Prompt A — In the account of the Uganda martyrs, on what date did Charles Lwanga secretly baptize four catechumens at Munyonyo?
Prompt B — Carry on the account of the Uganda martyrs, starting after its final sentence.

Source passage —
++++

In Munyonyo, all of the King's Christian pageboys were captured and sentenced to death at Namugongo (the Kingdom's designated place for execution). The prisoners were grievously bound to each other, and were made to walk their life's final journey escorted by merciless soldiers; theirs was a brutal and soul-inspiring last pilgrimage. On the way to Namugongo, at a lonely spot by the side of a road in Kyamula, Pontiano was martyred – he was the third Ugandan whose love of Christ outshone his desire for life itself. That same day in Munyonyo, servant of God, Fr. Symeon Lourdel (Mapeera) was desperately seeking an audience with the King Mwanga in order to intervene for condemned Christians. However, he was not permitted to see King.

Having intuited the grave and imminent danger which was about to befall Uganda's Christian community, as night fell on 25 May 1886, Charles Lwanga (the leader of Uganda's Christian community) secretly baptised four catechumens at Munyonyo: St. Kizito, St. Mbaga, St. Gyavira and St. Muggaga The very morning, King Mwanga brought his whole court before him and separated the Christians from the rest saying, "those who do not pray stand by me, those who do pray stand over there". He proceeded to ask the fifteen boys and young men standing apart whether they were Christian and, if they were, whether they intended to remain so. When they answered "Yes" with strength and courage, Mwanga condemned them all to death. After a short imprisonment, the future martyrs subsequently walked, staggered and were often dragged over a number of days until they finally reached the martyrdom site in Namugongo (3 June 1886).

++++

Dataset —

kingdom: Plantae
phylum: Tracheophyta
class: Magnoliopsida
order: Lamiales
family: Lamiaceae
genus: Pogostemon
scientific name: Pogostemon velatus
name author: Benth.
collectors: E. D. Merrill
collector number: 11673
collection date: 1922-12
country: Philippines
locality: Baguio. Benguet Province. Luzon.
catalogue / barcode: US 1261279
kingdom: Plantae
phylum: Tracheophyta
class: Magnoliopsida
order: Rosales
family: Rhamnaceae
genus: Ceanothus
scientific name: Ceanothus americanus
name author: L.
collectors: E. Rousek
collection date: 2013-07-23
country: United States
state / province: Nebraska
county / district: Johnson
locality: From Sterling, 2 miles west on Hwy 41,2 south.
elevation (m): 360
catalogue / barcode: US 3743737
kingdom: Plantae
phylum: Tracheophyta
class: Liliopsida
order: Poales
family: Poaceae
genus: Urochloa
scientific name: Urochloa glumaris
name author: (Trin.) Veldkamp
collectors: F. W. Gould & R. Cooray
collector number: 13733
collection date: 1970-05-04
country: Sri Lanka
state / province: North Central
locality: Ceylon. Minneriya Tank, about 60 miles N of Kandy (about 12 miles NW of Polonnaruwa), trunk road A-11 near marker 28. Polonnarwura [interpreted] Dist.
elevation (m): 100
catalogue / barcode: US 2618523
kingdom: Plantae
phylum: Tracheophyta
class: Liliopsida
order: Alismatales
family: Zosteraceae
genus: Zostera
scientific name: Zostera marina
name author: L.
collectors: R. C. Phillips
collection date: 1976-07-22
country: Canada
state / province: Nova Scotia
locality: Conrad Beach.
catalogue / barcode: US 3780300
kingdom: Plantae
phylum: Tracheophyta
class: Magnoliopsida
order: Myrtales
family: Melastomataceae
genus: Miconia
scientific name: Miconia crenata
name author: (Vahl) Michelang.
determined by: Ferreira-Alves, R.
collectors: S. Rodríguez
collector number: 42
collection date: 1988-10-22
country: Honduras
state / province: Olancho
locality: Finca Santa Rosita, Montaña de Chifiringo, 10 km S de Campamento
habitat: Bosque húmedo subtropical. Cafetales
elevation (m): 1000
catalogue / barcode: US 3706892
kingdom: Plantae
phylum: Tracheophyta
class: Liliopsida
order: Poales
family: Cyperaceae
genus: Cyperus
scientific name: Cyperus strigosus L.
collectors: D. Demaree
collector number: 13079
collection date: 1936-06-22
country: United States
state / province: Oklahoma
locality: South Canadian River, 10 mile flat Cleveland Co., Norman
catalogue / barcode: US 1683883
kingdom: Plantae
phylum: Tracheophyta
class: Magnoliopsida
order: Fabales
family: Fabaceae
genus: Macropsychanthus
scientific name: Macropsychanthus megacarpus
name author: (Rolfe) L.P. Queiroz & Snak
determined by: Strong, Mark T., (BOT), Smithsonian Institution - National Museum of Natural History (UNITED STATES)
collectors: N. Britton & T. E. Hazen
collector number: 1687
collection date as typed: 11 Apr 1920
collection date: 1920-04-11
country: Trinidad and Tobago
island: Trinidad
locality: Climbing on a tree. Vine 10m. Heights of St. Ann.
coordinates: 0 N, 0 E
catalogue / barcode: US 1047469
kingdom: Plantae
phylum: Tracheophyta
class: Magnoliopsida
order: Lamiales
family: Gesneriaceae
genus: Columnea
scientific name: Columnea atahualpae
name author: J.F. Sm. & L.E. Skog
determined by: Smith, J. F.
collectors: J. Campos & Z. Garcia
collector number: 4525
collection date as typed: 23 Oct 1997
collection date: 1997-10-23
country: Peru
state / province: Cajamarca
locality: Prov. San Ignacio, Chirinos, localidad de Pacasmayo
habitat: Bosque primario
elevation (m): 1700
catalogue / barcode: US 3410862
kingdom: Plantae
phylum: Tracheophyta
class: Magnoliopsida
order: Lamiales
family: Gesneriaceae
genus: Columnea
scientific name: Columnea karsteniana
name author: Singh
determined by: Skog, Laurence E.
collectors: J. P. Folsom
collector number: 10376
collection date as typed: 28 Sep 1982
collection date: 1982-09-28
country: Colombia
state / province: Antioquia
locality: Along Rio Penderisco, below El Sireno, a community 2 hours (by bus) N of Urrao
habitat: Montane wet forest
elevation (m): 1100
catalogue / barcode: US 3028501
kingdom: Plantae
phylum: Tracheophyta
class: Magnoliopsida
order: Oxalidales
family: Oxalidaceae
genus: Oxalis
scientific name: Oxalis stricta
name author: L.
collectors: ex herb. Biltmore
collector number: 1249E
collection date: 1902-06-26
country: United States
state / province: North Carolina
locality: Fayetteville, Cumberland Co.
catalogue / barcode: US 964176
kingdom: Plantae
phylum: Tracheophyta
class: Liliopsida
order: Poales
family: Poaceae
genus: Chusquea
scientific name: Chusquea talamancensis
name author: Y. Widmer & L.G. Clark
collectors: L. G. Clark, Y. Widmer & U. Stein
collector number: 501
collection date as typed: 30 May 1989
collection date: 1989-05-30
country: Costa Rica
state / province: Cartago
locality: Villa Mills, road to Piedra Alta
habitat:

++++

Exercise answer A — He baptized them as night fell on 25 May 1886.

Exercise answer B —
==Recent events==
In 2014, Uganda celebrated 50 years since the Uganda Martyrs were canonized and elevated to Sainthood by Pope Paul VI on 18 October 1964. Uganda Martyrs Shrine in Munyonyo is a thanksgiving monument for their canonization. Official groundbreaking was on 3 May 2015 by Papal Nuncio to Uganda; Archbishop Michael A. Blume and Cardinal Emmanuel Wamala. Redevelopment includes construction of new church shrine, museum, offices and martyrdom spots of the saints.

Since October 2013, the shrine has been administered by a Franciscan religious order of Greyfriars - Conventual Franciscans.

Pope Francis visited and blessed the cornerstone of the Shrine on 27 November 2015 during his journey to Africa.
The construction of the new church was completed in 2016 and the shrine was consecrated on 28 October 2017 by Cardinal Fernando Filoni.

On 19 July 2019, The Holy See granted the church the title and dignity of a Minor Basilica. The decree was signed by Cardinal Robert Sarah, Prefect of the Congregation for Divine Worship and the Discipline of the Sacraments on behalf of Pope Francis.

On 3 June 2025, two Ugandan rebels were killed when a female suicide bomber detonated her explosives near the church during a celebration of Martyr's Day. The two rebels were the only individuals killed.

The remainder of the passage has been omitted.